With every line kept intact, print the entries that appear below.

BEGIN Records provided

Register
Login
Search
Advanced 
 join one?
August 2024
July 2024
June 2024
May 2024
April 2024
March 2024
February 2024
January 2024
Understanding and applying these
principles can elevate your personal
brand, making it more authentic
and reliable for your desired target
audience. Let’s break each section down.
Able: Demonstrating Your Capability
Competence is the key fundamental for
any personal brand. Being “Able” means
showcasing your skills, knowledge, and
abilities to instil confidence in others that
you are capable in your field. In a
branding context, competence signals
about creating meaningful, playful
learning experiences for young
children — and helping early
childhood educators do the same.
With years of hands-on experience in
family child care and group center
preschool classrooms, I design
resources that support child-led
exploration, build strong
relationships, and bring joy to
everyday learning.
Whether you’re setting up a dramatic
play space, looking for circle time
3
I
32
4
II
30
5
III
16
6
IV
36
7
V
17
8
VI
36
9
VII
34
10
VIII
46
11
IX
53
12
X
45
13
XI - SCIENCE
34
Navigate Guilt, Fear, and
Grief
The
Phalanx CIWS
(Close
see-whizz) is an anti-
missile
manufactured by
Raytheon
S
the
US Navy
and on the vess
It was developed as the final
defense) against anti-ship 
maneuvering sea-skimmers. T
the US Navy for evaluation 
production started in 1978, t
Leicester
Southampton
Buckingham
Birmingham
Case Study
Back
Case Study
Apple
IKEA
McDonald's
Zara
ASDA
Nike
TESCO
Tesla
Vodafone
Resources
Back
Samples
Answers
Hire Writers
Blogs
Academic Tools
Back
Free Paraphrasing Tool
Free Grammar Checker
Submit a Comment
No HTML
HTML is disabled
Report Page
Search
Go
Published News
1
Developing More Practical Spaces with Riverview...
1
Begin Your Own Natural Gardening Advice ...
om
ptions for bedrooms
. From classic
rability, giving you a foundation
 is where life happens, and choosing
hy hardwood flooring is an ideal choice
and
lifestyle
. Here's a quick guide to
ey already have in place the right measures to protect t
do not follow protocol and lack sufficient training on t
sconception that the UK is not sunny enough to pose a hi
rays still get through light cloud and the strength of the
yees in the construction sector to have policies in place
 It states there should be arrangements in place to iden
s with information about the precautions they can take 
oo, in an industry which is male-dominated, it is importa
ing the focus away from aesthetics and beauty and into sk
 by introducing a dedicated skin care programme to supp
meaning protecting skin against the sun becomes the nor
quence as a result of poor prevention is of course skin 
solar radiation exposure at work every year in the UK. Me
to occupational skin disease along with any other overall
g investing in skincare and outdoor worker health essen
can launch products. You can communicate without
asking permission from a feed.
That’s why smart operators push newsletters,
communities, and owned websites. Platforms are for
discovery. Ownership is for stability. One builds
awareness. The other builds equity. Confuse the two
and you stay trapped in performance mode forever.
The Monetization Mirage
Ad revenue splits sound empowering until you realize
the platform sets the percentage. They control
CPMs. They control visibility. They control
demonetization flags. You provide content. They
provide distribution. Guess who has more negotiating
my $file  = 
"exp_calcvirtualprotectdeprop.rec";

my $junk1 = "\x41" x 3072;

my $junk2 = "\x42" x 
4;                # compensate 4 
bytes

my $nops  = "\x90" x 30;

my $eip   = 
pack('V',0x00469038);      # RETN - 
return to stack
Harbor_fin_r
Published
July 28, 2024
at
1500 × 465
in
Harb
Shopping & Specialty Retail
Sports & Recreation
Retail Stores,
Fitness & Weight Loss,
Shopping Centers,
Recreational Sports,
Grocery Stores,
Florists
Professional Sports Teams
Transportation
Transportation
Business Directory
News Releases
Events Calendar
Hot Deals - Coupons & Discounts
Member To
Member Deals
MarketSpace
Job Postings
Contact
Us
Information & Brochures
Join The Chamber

END Records provided

■ Response area ■
Register
Login
Search
Advanced 
 join one?
August 2024
July 2024
June 2024
May 2024
April 2024
March 2024
February 2024
January 2024
Understanding and applying these
principles can elevate your personal
brand, making it more authentic
and reliable for your desired target
audience. Let’s break each section down.
Able: Demonstrating Your Capability
Competence is the key fundamental for
any personal brand. Being “Able” means
showcasing your skills, knowledge, and
abilities to instil confidence in others that
you are capable in your field. In a
branding context, competence signals
about creating meaningful, playful
learning experiences for young
children — and helping early
childhood educators do the same.
With years of hands-on experience in
family child care and group center
preschool classrooms, I design
resources that support child-led
exploration, build strong
relationships, and bring joy to
everyday learning.
Whether you’re setting up a dramatic
play space, looking for circle time
3
I
32
4
II
30
5
III
16
6
IV
36
7
V
17
8
VI
36
9
VII
34
10
VIII
46
11
IX
53
12
X
45
13
XI - SCIENCE
34
Navigate Guilt, Fear, and
Grief
The
Phalanx CIWS
(Close
see-whizz) is an anti-
missile
manufactured by
Raytheon
S
the
US Navy
and on the vess
It was developed as the final
defense) against anti-ship 
maneuvering sea-skimmers. T
the US Navy for evaluation 
production started in 1978, t
Leicester
Southampton
Buckingham
Birmingham
Case Study
Back
Case Study
Apple
IKEA
McDonald's
Zara
ASDA
Nike
TESCO
Tesla
Vodafone
Resources
Back
Samples
Answers
Hire Writers
Blogs
Academic Tools
Back
Free Paraphrasing Tool
Free Grammar Checker
Submit a Comment
No HTML
HTML is disabled
Report Page
Search
Go
Published News
1
Developing More Practical Spaces with Riverview...
1
Begin Your Own Natural Gardening Advice ...
om
ptions for bedrooms
. From classic
rability, giving you a foundation
 is where life happens, and choosing
hy hardwood flooring is an ideal choice
and
lifestyle
. Here's a quick guide to
ey already have in place the right measures to protect t
do not follow protocol and lack sufficient training on t
sconception that the UK is not sunny enough to pose a hi
rays still get through light cloud and the strength of the
yees in the construction sector to have policies in place
 It states there should be arrangements in place to iden
s with information about the precautions they can take 
oo, in an industry which is male-dominated, it is importa
ing the focus away from aesthetics and beauty and into sk
 by introducing a dedicated skin care programme to supp
meaning protecting skin against the sun becomes the nor
quence as a result of poor prevention is of course skin 
solar radiation exposure at work every year in the UK. Me
to occupational skin disease along with any other overall
g investing in skincare and outdoor worker health essen
can launch products. You can communicate without
asking permission from a feed.
That’s why smart operators push newsletters,
communities, and owned websites. Platforms are for
discovery. Ownership is for stability. One builds
awareness. The other builds equity. Confuse the two
and you stay trapped in performance mode forever.
The Monetization Mirage
Ad revenue splits sound empowering until you realize
the platform sets the percentage. They control
CPMs. They control visibility. They control
demonetization flags. You provide content. They
provide distribution. Guess who has more negotiating
my $file  = 
"exp_calcvirtualprotectdeprop.rec";

my $junk1 = "\x41" x 3072;

my $junk2 = "\x42" x 
4;                # compensate 4 
bytes

my $nops  = "\x90" x 30;

my $eip   = 
pack('V',0x00469038);      # RETN - 
return to stack
Harbor_fin_r
Published
July 28, 2024
at
1500 × 465
in
Harb
Shopping & Specialty Retail
Sports & Recreation
Retail Stores,
Fitness & Weight Loss,
Shopping Centers,
Recreational Sports,
Grocery Stores,
Florists
Professional Sports Teams
Transportation
Transportation
Business Directory
News Releases
Events Calendar
Hot Deals - Coupons & Discounts
Member To
Member Deals
MarketSpace
Job Postings
Contact
Us
Information & Brochures
Join The Chamber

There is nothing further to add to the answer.